Problem description: Search the data below, and report every line in which "textbf" occurs.

Available data: Begin

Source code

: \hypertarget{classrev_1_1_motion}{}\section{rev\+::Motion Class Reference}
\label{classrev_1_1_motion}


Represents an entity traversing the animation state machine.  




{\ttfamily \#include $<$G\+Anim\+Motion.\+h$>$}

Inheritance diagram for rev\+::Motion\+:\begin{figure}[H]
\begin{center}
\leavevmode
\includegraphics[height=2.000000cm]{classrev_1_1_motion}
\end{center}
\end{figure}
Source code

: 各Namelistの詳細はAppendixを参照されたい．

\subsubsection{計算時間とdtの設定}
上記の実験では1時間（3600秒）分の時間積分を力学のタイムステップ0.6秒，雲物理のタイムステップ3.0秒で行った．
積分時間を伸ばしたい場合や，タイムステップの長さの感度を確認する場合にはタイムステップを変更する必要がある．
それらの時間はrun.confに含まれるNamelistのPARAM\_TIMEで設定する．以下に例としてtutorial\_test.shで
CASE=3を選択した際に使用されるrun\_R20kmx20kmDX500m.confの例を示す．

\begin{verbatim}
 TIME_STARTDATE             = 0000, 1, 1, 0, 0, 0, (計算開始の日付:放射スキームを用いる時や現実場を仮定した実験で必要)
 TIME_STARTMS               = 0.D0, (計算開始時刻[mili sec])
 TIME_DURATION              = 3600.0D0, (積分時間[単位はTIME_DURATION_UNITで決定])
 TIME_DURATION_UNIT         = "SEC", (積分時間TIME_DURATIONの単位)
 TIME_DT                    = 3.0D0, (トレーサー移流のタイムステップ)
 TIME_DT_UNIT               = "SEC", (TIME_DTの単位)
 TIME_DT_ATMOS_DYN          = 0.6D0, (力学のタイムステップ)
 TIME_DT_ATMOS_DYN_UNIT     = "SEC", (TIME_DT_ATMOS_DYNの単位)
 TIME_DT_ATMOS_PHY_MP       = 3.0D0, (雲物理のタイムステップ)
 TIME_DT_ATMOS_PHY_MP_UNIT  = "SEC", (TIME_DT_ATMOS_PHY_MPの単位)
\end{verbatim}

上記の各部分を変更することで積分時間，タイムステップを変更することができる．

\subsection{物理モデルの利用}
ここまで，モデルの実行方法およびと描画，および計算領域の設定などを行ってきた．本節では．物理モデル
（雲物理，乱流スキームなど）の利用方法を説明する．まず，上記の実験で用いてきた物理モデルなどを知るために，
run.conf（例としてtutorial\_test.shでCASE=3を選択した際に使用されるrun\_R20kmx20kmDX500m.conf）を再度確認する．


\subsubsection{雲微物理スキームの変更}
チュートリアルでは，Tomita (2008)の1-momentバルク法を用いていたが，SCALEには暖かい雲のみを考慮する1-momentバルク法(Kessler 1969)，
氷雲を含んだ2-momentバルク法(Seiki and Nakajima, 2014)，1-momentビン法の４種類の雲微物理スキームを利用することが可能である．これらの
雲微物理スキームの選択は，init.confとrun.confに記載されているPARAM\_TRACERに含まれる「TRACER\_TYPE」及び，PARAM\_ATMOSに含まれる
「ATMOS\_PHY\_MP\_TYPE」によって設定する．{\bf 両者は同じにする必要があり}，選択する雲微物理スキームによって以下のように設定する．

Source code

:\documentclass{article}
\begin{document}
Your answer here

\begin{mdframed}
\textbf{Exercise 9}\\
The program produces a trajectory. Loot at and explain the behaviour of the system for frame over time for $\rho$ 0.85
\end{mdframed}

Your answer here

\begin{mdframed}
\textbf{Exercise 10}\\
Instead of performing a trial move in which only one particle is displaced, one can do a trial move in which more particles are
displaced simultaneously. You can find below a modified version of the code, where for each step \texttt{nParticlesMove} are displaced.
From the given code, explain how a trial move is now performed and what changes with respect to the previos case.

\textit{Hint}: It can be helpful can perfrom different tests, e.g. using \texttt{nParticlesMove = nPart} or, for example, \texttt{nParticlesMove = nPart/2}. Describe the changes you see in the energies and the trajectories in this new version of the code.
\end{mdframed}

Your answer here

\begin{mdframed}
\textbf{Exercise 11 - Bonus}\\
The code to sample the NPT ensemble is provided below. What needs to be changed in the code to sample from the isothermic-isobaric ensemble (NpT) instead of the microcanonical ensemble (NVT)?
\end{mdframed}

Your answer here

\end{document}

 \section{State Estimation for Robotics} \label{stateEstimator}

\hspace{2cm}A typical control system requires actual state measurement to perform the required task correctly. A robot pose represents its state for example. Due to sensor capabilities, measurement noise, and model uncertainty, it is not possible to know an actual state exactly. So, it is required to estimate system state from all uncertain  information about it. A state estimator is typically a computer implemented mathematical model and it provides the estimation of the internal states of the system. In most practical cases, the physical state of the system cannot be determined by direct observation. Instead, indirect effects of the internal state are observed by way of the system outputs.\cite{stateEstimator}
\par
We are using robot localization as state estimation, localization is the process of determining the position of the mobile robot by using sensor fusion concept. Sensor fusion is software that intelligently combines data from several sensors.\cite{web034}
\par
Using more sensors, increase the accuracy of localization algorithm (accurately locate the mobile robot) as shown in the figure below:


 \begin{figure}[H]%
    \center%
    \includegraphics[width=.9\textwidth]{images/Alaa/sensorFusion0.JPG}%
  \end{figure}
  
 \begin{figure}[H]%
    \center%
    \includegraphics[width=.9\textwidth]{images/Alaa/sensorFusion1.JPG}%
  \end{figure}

Available data: End

Task result:
\textbf{Exercise 9}\\
\textbf{Exercise 10}\\
\textbf{Exercise 11 - Bonus}\\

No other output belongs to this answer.